Once you make all the changes, the microstrip structure may shrink significantly. You can zoom to fit your physical structure into the screen using the keyboard shortcut Ctrl+E or by clicking the Zoom Extents Fdtd zoomextents.png button of the View Toolbar.

The variables dialog showing all the modified variables.

Drawing the Additional Microstrip Components

The next step is adding four additional microstrip segments to turn the microstrip through line into a planar filter. But first you have to make sure that the objects you are going to draw will belong to the right trace group. To do so, select the item "STRIP_PEC" under PEC Objects in the navigation tree, right-click on it and select Activate from the contextual menu. This makes the PEC group called "CONDUCTOR" the active material group of the project for drawing and adding new objects.

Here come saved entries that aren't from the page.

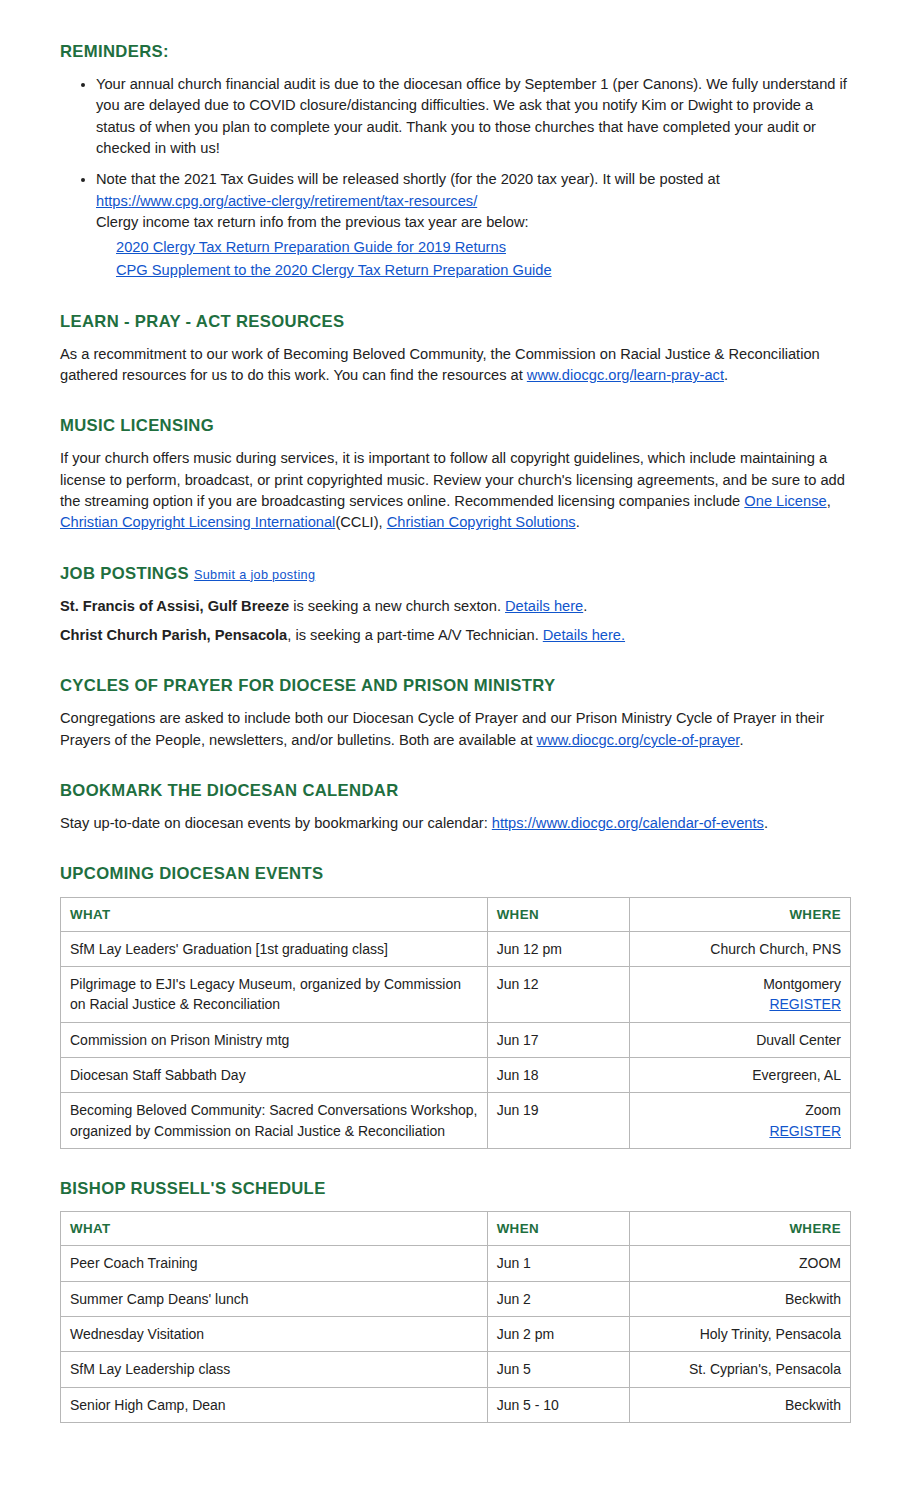REMINDERS:
Your annual church financial audit is due to the diocesan office by September 1 (per Canons). We fully understand if you are delayed due to COVID closure/distancing difficulties. We ask that you notify Kim or Dwight to provide a status of when you plan to complete your audit. Thank you to those churches that have completed your audit or checked in with us!
Note that the 2021 Tax Guides will be released shortly (for the 2020 tax year). It will be posted at https://www.cpg.org/active-clergy/retirement/tax-resources/
Clergy income tax return info from the previous tax year are below:
2020 Clergy Tax Return Preparation Guide for 2019 Returns
CPG Supplement to the 2020 Clergy Tax Return Preparation Guide
LEARN - PRAY - ACT RESOURCES
As a recommitment to our work of Becoming Beloved Community, the Commission on Racial Justice & Reconciliation gathered resources for us to do this work. You can find the resources at www.diocgc.org/learn-pray-act.
MUSIC LICENSING
If your church offers music during services, it is important to follow all copyright guidelines, which include maintaining a license to perform, broadcast, or print copyrighted music. Review your church's licensing agreements, and be sure to add the streaming option if you are broadcasting services online. Recommended licensing companies include One License, Christian Copyright Licensing International(CCLI), Christian Copyright Solutions.
JOB POSTINGS Submit a job posting
St. Francis of Assisi, Gulf Breeze is seeking a new church sexton. Details here.
Christ Church Parish, Pensacola, is seeking a part-time A/V Technician. Details here.
CYCLES OF PRAYER FOR DIOCESE AND PRISON MINISTRY
Congregations are asked to include both our Diocesan Cycle of Prayer and our Prison Ministry Cycle of Prayer in their Prayers of the People, newsletters, and/or bulletins. Both are available at www.diocgc.org/cycle-of-prayer.
BOOKMARK THE DIOCESAN CALENDAR
Stay up-to-date on diocesan events by bookmarking our calendar: https://www.diocgc.org/calendar-of-events.
UPCOMING DIOCESAN EVENTS
| WHAT | WHEN | WHERE |
| --- | --- | --- |
| SfM Lay Leaders' Graduation [1st graduating class] | Jun 12 pm | Church Church, PNS |
| Pilgrimage to EJI's Legacy Museum, organized by Commission on Racial Justice & Reconciliation | Jun 12 | Montgomery REGISTER |
| Commission on Prison Ministry mtg | Jun 17 | Duvall Center |
| Diocesan Staff Sabbath Day | Jun 18 | Evergreen, AL |
| Becoming Beloved Community: Sacred Conversations Workshop, organized by Commission on Racial Justice & Reconciliation | Jun 19 | Zoom REGISTER |
BISHOP RUSSELL'S SCHEDULE
| WHAT | WHEN | WHERE |
| --- | --- | --- |
| Peer Coach Training | Jun 1 | ZOOM |
| Summer Camp Deans' lunch | Jun 2 | Beckwith |
| Wednesday Visitation | Jun 2 pm | Holy Trinity, Pensacola |
| SfM Lay Leadership class | Jun 5 | St. Cyprian's, Pensacola |
| Senior High Camp, Dean | Jun 5 - 10 | Beckwith |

Below is a list of the rectangle strip objects you need to draw in the project workspace:

Part Object Type Coordinates Dimensions
Rect1 Rectangle Strip (0.5mils, 8.8mils, 0) 90mils × 4.8mils
Rect2 Rectangle Strip (-0.5mils, -8.8mils, 0) 90mils × 4.8mils
Rect3 Rectangle Strip (47.9mils, 6.8mils, 0) 4.8mils × 8.8mils
Rect4 Rectangle Strip (-47.9mils, -6.8mils, 0) 4.8mils × 8.8mils

There are many different ways of drawing, moving and manipulating objects in EM.Cube. As you learn more about EM.Cube's CAD tools and become more skilled in using them, you will find a number of facilitating shortcuts that take advantage of object snap points. But for now, you can simply draw the objects below on a blank space in the project workspace and then place them in the right locations by changing their coordinated according to the above table.

To draw a rectangle, click the Rectangle Strip RectangleStripIconx.png button of the Object Toolbar or select the menu item Object → Surface → Rectangle Strip.

Selecting the Rectangle Strip tool in the object toolbar.

With the rectangle strip tool selected, click on a blank space in the project workspace and drag the mouse to draw the planar rectangle object. A property dialog pops up at the lower right corner of your screen. As you drag the mouse, you will see that the X-dimension and Y-dimension of your new object continuously change. When the base reaches the desired size or something close to that, click the mouse. You can always fine-tune the size of your object by entering exact numeric values for its dimensions. You will notice four small red balls on the four sides (edges) of the rectangle strip object. These are called edit handles and can be used to change the dimensions of the object. Or you can simply type in any value for the X- and Y-dimensions of your rectangle. Next, you have to position your rectangle strip in the right location by entering the given values for the coordinates of the center of the local coordinate system (LCS).

Attention icon.png In EM.Picasso, the Z-coordinates of all objects are determined by the position of their trace group in the stackup layer hierarchy, and you cannot change them.
The property dialog of the rectangle strip object.

After drawing and positioning all the four rectangle strip, you filter geometry will look like the figure below:

The completed two-port microstrip filter geometry.

Examine the planar mesh of your filter structure and make sure it doesn't contain any unusual or abnormal cells. The wizard automatically set the mesh density to 30 Cells/λeff.

The planar mesh of the two-port microstrip filter geometry.

Running an Adaptive Frequency Sweep of Your Filter Structure

At this point, your filter structure is ready for simulation. Set up an adaptive frequency sweep with the following parameters"


Start Frequency 8GHz
End Frequency 18GHz
Min. Number of Frequency Samples 5
Max. Number of Frequency Samples 15
Convergence Criterion 0.02

Once the sweep simulation is finished, N2 = 4 scattering parameter files are listed in the data manager. Plot the data files "S11_RationalFit.CPX" and "S211_RationalFit.CPX". These plots represent the return loss and insertion loss of your filter, respectively. The filter features a 4.5GHz stop band over the frequency range [10GHz - 14.5GHz].

The plot of S11 parameter of the microstrip filter structure.
The plot of S21 parameter of the microstrip filter structure.